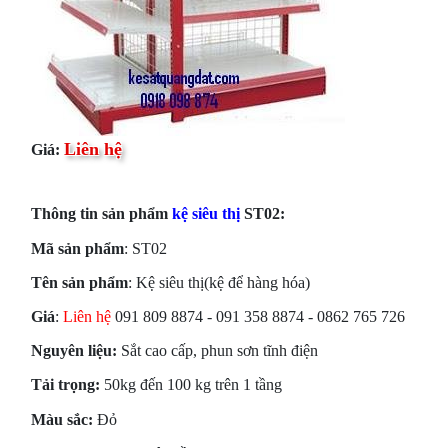
Liên hệ
Giá:
Thông tin sản phẩm
kệ siêu thị
ST02:
Mã sản phẩm
: ST02
Tên sản phẩm
: Kệ siêu thị(kệ để hàng hóa)
Giá
:
Liên hệ
091 809 8874 - 091 358 8874 - 0862 765 726
Nguyên liệu:
Sắt cao cấp, phun sơn tĩnh điện
Tải trọng:
50kg đến 100 kg trên 1 tầng
Màu sắc:
Đỏ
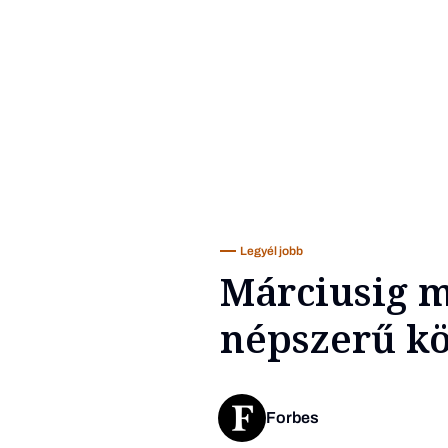
Legyél jobb
Márciusig m
népszerű kö
Forbes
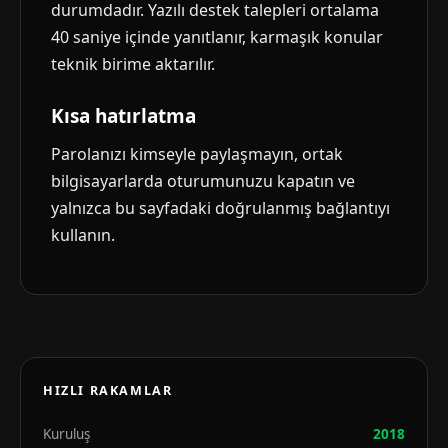
durumdadır. Yazılı destek talepleri ortalama
40 saniye içinde yanıtlanır, karmaşık konular
teknik birime aktarılır.
Kısa hatırlatma
Parolanızı kimseyle paylaşmayın, ortak
bilgisayarlarda oturumunuzu kapatın ve
yalnızca bu sayfadaki doğrulanmış bağlantıyı
kullanın.
HIZLI RAKAMLAR
Kuruluş
2018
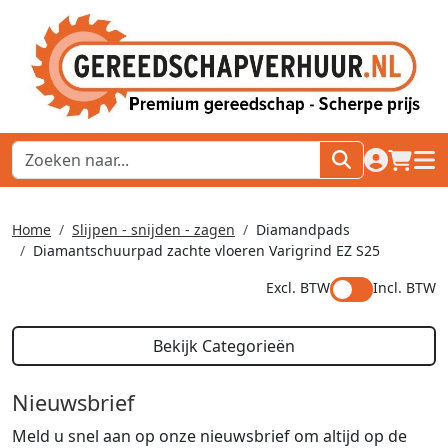
naar acco
winkel
hoof
Home
Slijpen - snijden - zagen
Diamandpads
Diamantschuurpad zachte vloeren Varigrind EZ S25
Excl. BTW
Incl. BTW
Bekijk Categorieën
Nieuwsbrief
Meld u snel aan op onze nieuwsbrief om altijd op de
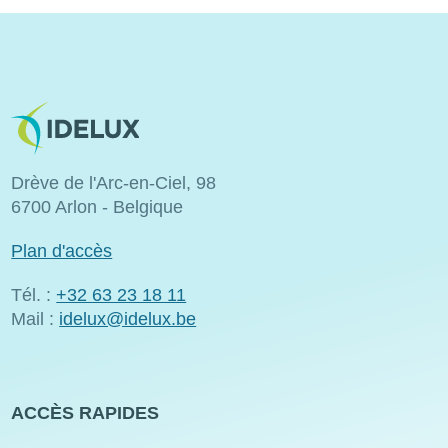
Image
Drève de l'Arc-en-Ciel, 98
6700 Arlon - Belgique
Plan d'accès
Tél. :
+32 63 23 18 11
Mail :
idelux@idelux.be
ACCÈS RAPIDES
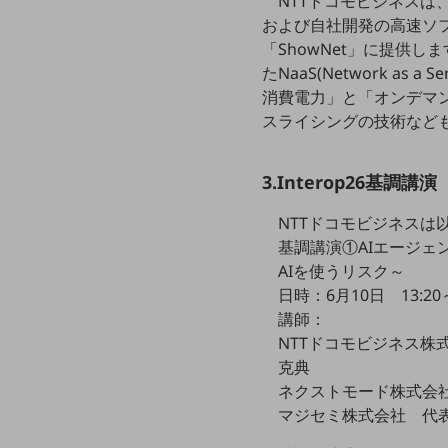
NTTドコモビジネスは
データ通信製品
および自社開発の高速ソフト
「ShowNet」に提供しま
ドコモケータイ
たNaaS(Network as a S
消費電力」と「オンデマンドな
5G対応ホームルーター
スライシングの技術など
通信モジュール製品
衛星携帯電話
3.Interop26基調講演
IOT完了済みメーカーブランド製品
NTTドコモビジネスは
料金
基調講演①AIエージェ
料金TOP
AIを使うリスク～
ドコモBiz データ無制限 ドコモ MAX ドコモ mini ドコモBiz かけ放題
日時：6月10日 13:20～
講師：
ケータイプラン
NTTドコモビジネス
5Gデータプラス
克典
ネクストモード株式会
データプラス
マジセミ株式会社 代
IoT向け回線料金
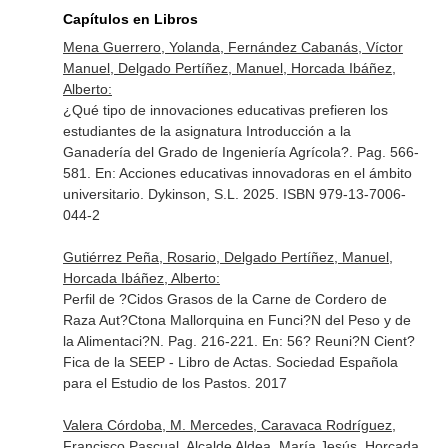
Capítulos en Libros
Mena Guerrero, Yolanda, Fernández Cabanás, Víctor
Manuel, Delgado Pertíñez, Manuel, Horcada Ibáñez,
Alberto:
¿Qué tipo de innovaciones educativas prefieren los
estudiantes de la asignatura Introducción a la
Ganadería del Grado de Ingeniería Agrícola?. Pag. 566-
581.
En: Acciones educativas innovadoras en el ámbito
universitario
. Dykinson, S.L. 2025. ISBN 979-13-7006-
044-2
Gutiérrez Peña, Rosario, Delgado Pertíñez, Manuel,
Horcada Ibáñez, Alberto:
Perfil de ?Cidos Grasos de la Carne de Cordero de
Raza Aut?Ctona Mallorquina en Funci?N del Peso y de
la Alimentaci?N. Pag. 216-221.
En: 56? Reuni?N Cient?
Fica de la SEEP - Libro de Actas
. Sociedad Española
para el Estudio de los Pastos. 2017
Valera Córdoba, M. Mercedes, Caravaca Rodríguez,
Francisco Pascual, Alcalde Aldea, María Jesús, Horcada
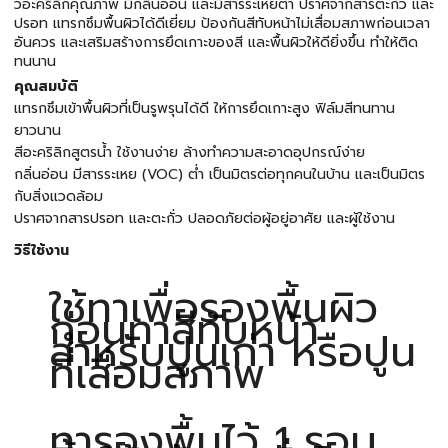
วอะคริลิกคุณภาพ มีกลิ่นอ่อน และมีสารระเหยต่ำ ปราศจากสารตะกั่ว และ
ปรอท แทรกซึมพื้นผิวได้ดีเยี่ยม ป้องกันสีทับหน้าไม่เสื่อมสภาพก่อนเวลา
อันควร และเสริมสร้างการยึดเกาะของสี และพื้นผิวให้ดียิ่งขึ้น ทำให้ติด
ทนนาน
คุณสมบัติ
แทรกซึมเข้าพื้นผิวที่เป็นรูพรุนได้ดี ให้การยึดเกาะสูง ฟิล์มสีทนทาน
ยาวนาน
สีอะคริลิกสูตรน้ำ ใช้งานง่าย ล้างทำความสะอาดอุปกรณ์ง่าย
กลิ่นอ่อน มีสารระเหย (VOC) ต่ำ เป็นมิตรต่อทุกคนในบ้าน และเป็นมิตร
กับสิ่งแวดล้อม
ปราศจากสารปรอท และตะกั่ว ปลอดภัยต่อผู้อยู่อาศัย และผู้ใช้งาน
วิธีใช้งาน
ใช้ทาเพื่อรองพื้นผิว
ก่อนทาสีทับหน้า
สำหรับปูนเก่า หรือปูน
ที่เสื่อมสภาพ
ทารองพื้นไว้ 1 รอบ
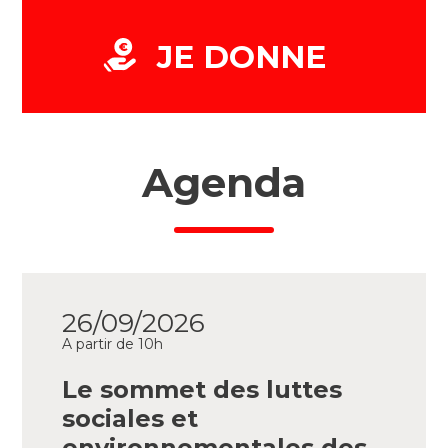
JE DONNE
Agenda
26/09/2026
A partir de 10h
Le sommet des luttes
sociales et
environnementales des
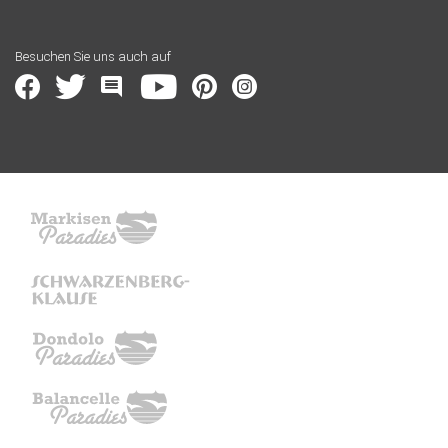
Besuchen Sie uns auch auf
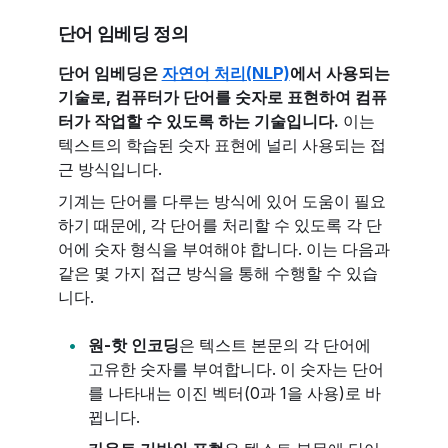
단어 임베딩 정의
단어 임베딩은
자연어 처리(NLP)
에서 사용되는
기술로, 컴퓨터가 단어를 숫자로 표현하여 컴퓨
터가 작업할 수 있도록 하는 기술입니다.
이는
텍스트의 학습된 숫자 표현에 널리 사용되는 접
근 방식입니다.
기계는 단어를 다루는 방식에 있어 도움이 필요
하기 때문에, 각 단어를 처리할 수 있도록 각 단
어에 숫자 형식을 부여해야 합니다. 이는 다음과
같은 몇 가지 접근 방식을 통해 수행할 수 있습
니다.
원-핫 인코딩
은 텍스트 본문의 각 단어에
고유한 숫자를 부여합니다. 이 숫자는 단어
를 나타내는 이진 벡터(0과 1을 사용)로 바
뀝니다.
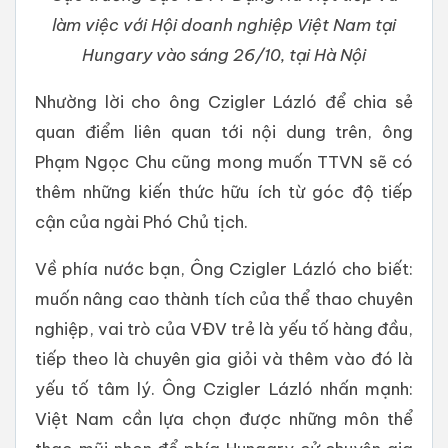
làm việc với Hội doanh nghiệp Việt Nam tại
Hungary vào sáng 26/10, tại Hà Nội
Nhường lời cho ông Czigler Lázló để chia sẻ
quan điểm liên quan tới nội dung trên, ông
Phạm Ngọc Chu cũng mong muốn TTVN sẽ có
thêm những kiến thức hữu ích từ góc độ tiếp
cận của ngài Phó Chủ tịch.
Về phía nước bạn, Ông Czigler Lázló cho biết:
muốn nâng cao thành tích của thể thao chuyên
nghiệp, vai trò của VĐV trẻ là yếu tố hàng đầu,
tiếp theo là chuyên gia giỏi và thêm vào đó là
yếu tố tâm lý. Ông Czigler Lázló nhấn mạnh:
Việt Nam cần lựa chọn được những môn thể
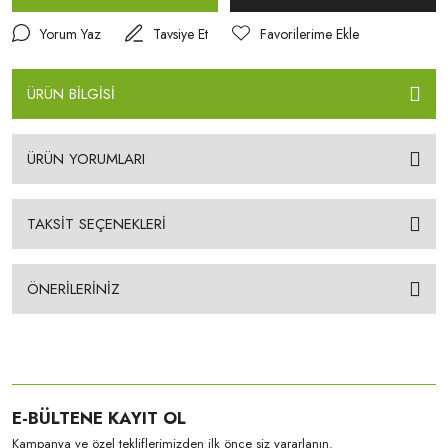
Yorum Yaz
Tavsiye Et
ÜRÜN BİLGİSİ
ÜRÜN YORUMLARI
TAKSİT SEÇENEKLERİ
ÖNERİLERİNİZ
E-BÜLTENE KAYIT OL
Kampanya ve özel tekliflerimizden ilk önce siz yararlanın.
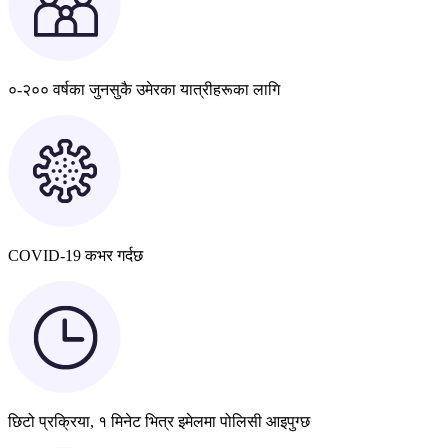
०-२०० वर्षका जुनसुकै उमेरका यात्रीहरूका लागि
COVID-19 कभर गर्दछ
छिटो प्रक्रिया, १ मिनेट भित्र इमेलमा पोलिसी आइपुग्छ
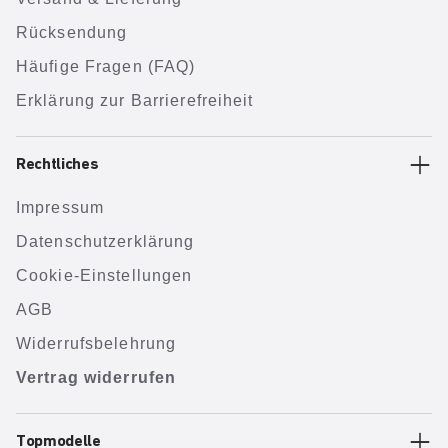
Rücksendung
Häufige Fragen (FAQ)
Erklärung zur Barrierefreiheit
Rechtliches
Impressum
Datenschutzerklärung
Cookie-Einstellungen
AGB
Widerrufsbelehrung
Vertrag widerrufen
Topmodelle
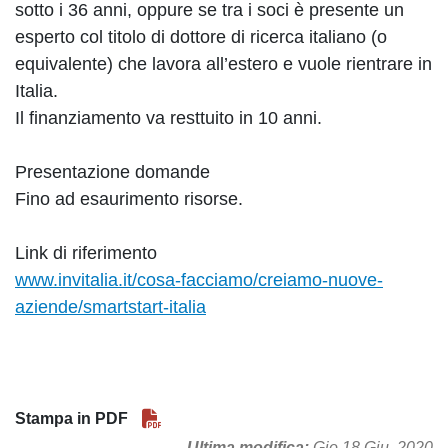
sotto i 36 anni, oppure se tra i soci è presente un
esperto col titolo di dottore di ricerca italiano (o
equivalente) che lavora all’estero e vuole rientrare in
Italia.
Il finanziamento va resttuito in 10 anni.
Presentazione domande
Fino ad esaurimento risorse.
Link di riferimento
www.invitalia.it/cosa-facciamo/creiamo-nuove-
aziende/smartstart-italia
Stampa in PDF
Ultima modifica
Gio 18 Giu, 2020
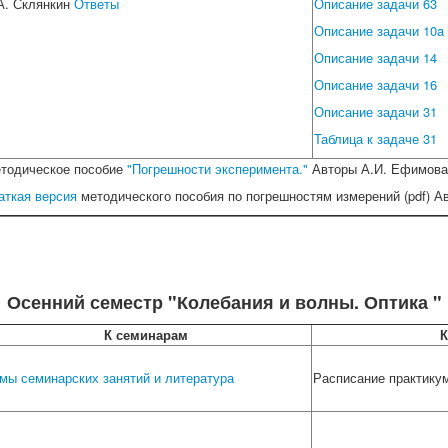
А. Склянкин
Ответы
Описание задачи 63
Описание задачи 10a
Описание задачи 14
Описание задачи 16
Описание задачи 31
Таблица к задаче 31
тодическое пособие
"Погрешности эксперимента."
Авторы А.И. Ефимова, 
аткая версия
методического пособия по погрешностям измерений (pdf) Ав
Осенний семестр "Колебания и волны. Оптика "
К семинарам
К
мы семинарских занятий и литература
Расписание практикум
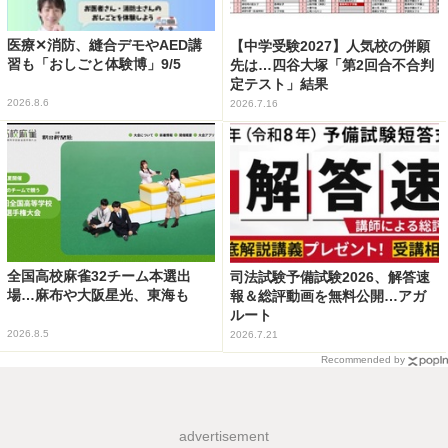
医療✕消防、縫合デモやAED講
【中学受験2027】人気校の併願
習も「おしごと体験博」9/5
先は…四谷大塚「第2回合不合判
定テスト」結果
2026.8.6
2026.7.16
全国高校麻雀32チーム本選出
司法試験予備試験2026、解答速
場…麻布や大阪星光、東海も
報＆総評動画を無料公開…アガ
ルート
2026.8.5
2026.7.21
Recommended by
advertisement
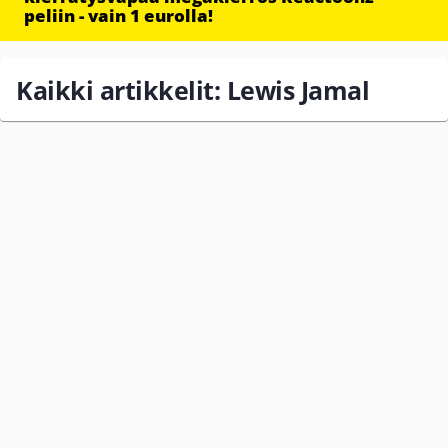
peliin - vain 1 eurolla!
Kaikki artikkelit: Lewis Jamal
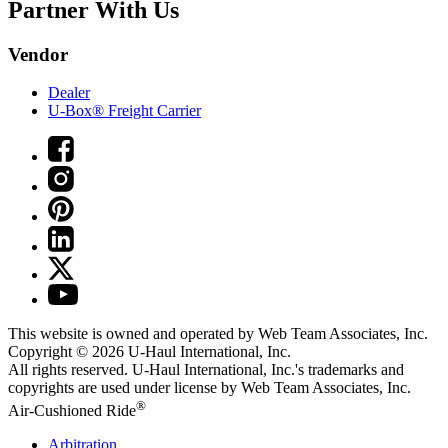
Partner With Us
Vendor
Dealer
U-Box® Freight Carrier
This website is owned and operated by Web Team Associates, Inc.
Copyright © 2026
U-Haul
International, Inc.
All rights reserved.
U-Haul
International, Inc.'s trademarks and
copyrights are used under license by Web Team Associates, Inc.
®
Air-Cushioned Ride
Arbitration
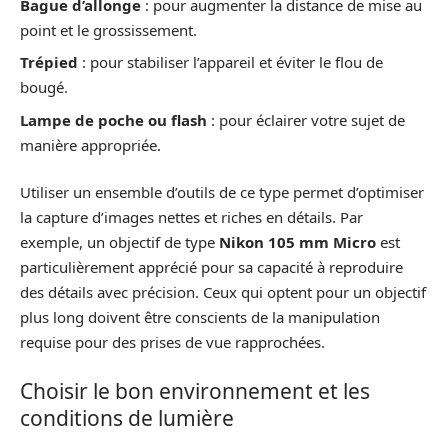
Bague d’allonge
: pour augmenter la distance de mise au
point et le grossissement.
Trépied
: pour stabiliser l’appareil et éviter le flou de
bougé.
Lampe de poche ou flash
: pour éclairer votre sujet de
manière appropriée.
Utiliser un ensemble d’outils de ce type permet d’optimiser
la capture d’images nettes et riches en détails. Par
exemple, un objectif de type
Nikon 105 mm Micro
est
particulièrement apprécié pour sa capacité à reproduire
des détails avec précision. Ceux qui optent pour un objectif
plus long doivent être conscients de la manipulation
requise pour des prises de vue rapprochées.
Choisir le bon environnement et les
conditions de lumière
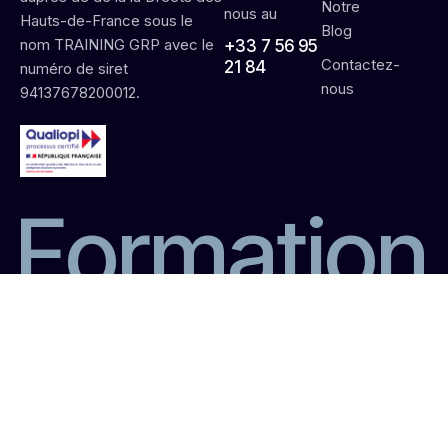
Notre
nous au
Hauts-de-France sous le
Blog
nom TRAINING GRP avec le
+33 7 56 95
Contactez-
21 84
numéro de siret
nous
94137678200012.
F
o
r
m
a
t
i
o
n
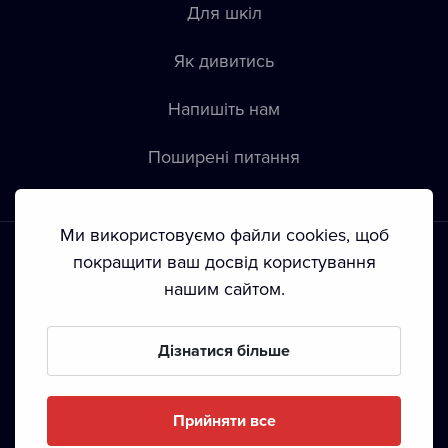
Для шкіл
Як дивитись
Напишіть нам
Пoширені питання
Ми використовуємо файли cookies, щоб
покращити ваш досвід користування
нашим сайтом.
Положення й умови
•
Конфіденційність
•
Автoрські права
Дізнатися більше
З жовтня 2024 Dramox s.r.o є частиною Livesport
Foundation.
Прийняти все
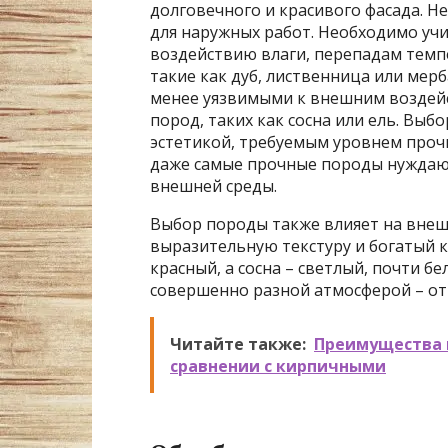
долговечного и красивого фасада. Н
для наружных работ. Необходимо учи
воздействию влаги, перепадам темп
такие как дуб, лиственница или мер
менее уязвимыми к внешним воздейст
пород, таких как сосна или ель. Выб
эстетикой, требуемым уровнем проч
даже самые прочные породы нуждаю
внешней среды.
Выбор породы также влияет на внеш
выразительную текстуру и богатый 
красный, а сосна – светлый, почти б
совершенно разной атмосферой – от 
Читайте также:
Преимущества 
сравнении с кирпичными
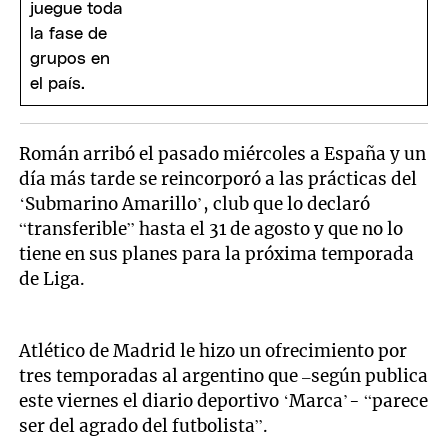
Román arribó el pasado miércoles a España y un
día más tarde se reincorporó a las prácticas del
‘Submarino Amarillo’, club que lo declaró
“transferible” hasta el 31 de agosto y que no lo
tiene en sus planes para la próxima temporada
de Liga.
Atlético de Madrid le hizo un ofrecimiento por
tres temporadas al argentino que –según publica
este viernes el diario deportivo ‘Marca’- “parece
ser del agrado del futbolista”.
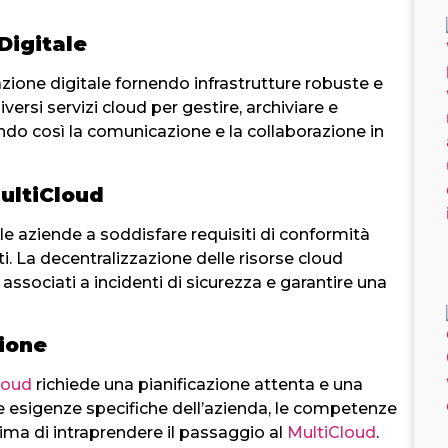
Digitale
ione digitale fornendo infrastrutture robuste e
versi servizi cloud per gestire, archiviare e
tando così la comunicazione e la collaborazione in
ultiCloud
e aziende a soddisfare requisiti di conformità
ti. La decentralizzazione delle risorse cloud
i associati a incidenti di sicurezza e garantire una
zione
loud
richiede una pianificazione attenta e una
le esigenze specifiche dell’azienda, le competenze
prima di intraprendere il passaggio al
MultiCloud
.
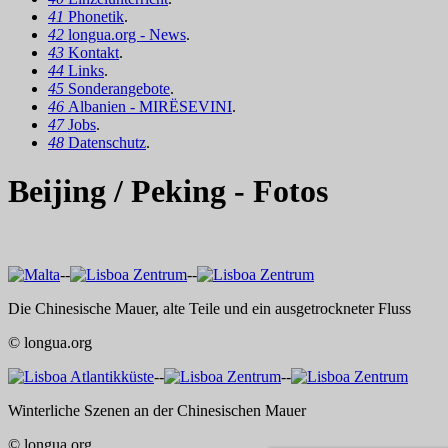
41
Phonetik
.
42
longua.org - News
.
43
Kontakt
.
44
Links
.
45
Sonderangebote
.
46
Albanien - MIRËSEVINI
.
47
Jobs
.
48
Datenschutz
.
Beijing / Peking - Fotos
--
--
Die Chinesische Mauer, alte Teile und ein ausgetrockneter Fluss
© longua.org
--
--
Winterliche Szenen an der Chinesischen Mauer
© longua.org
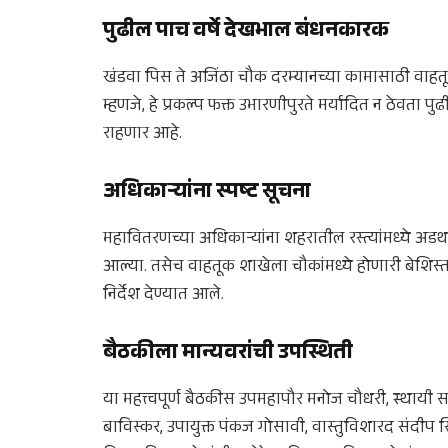
पुढील पाच वर्षे देखभाल बंधनकारक
खंडवा पिस ते अजिंठा चौक दरम्यानच्या कामासाठी वाहत
म्हणजे, हे प्रकल्प फक्त उभारणीपुरते मर्यादित न ठेवता पु
राहणार आहे.
अधिकाऱ्यांना स्पष्ट सूचना
महावितरणच्या अधिकाऱ्यांना शहरातील रस्त्यांमध्ये अडथळ
आल्या. तसेच वाहतूक शाखेला चौकांमध्ये होणारी बेशिस्
निर्देश देण्यात आले.
बैठकीला मान्यवरांची उपस्थिती
या महत्त्वपूर्ण बैठकीस उपमहापौर मनोज चौधरी, स्थायी 
बाविस्कर, उपायुक्त पंकज गोसावी, वास्तुविशारद संदीप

_REQUIREMENT_:
Would you output only the span of the records above that opens with the line containing "Choisir le bon environnement et les" and closes with the line containing "Дізнатися більше", ends included and pictures dropped?

_WRITTEN REPLY_:
Choisir le bon environnement et les
conditions de lumière
Notre
nous au
Hauts-de-France sous le
Blog
nom TRAINING GRP avec le
+33 7 56 95
Contactez-
21 84
numéro de siret
nous
94137678200012.
F
o
r
m
a
t
i
o
n
Для шкіл
Як дивитись
Напишіть нам
Пoширені питання
Ми використовуємо файли cookies, щоб
покращити ваш досвід користування
нашим сайтом.
Положення й умови
•
Конфіденційність
•
Автoрські права
Дізнатися більше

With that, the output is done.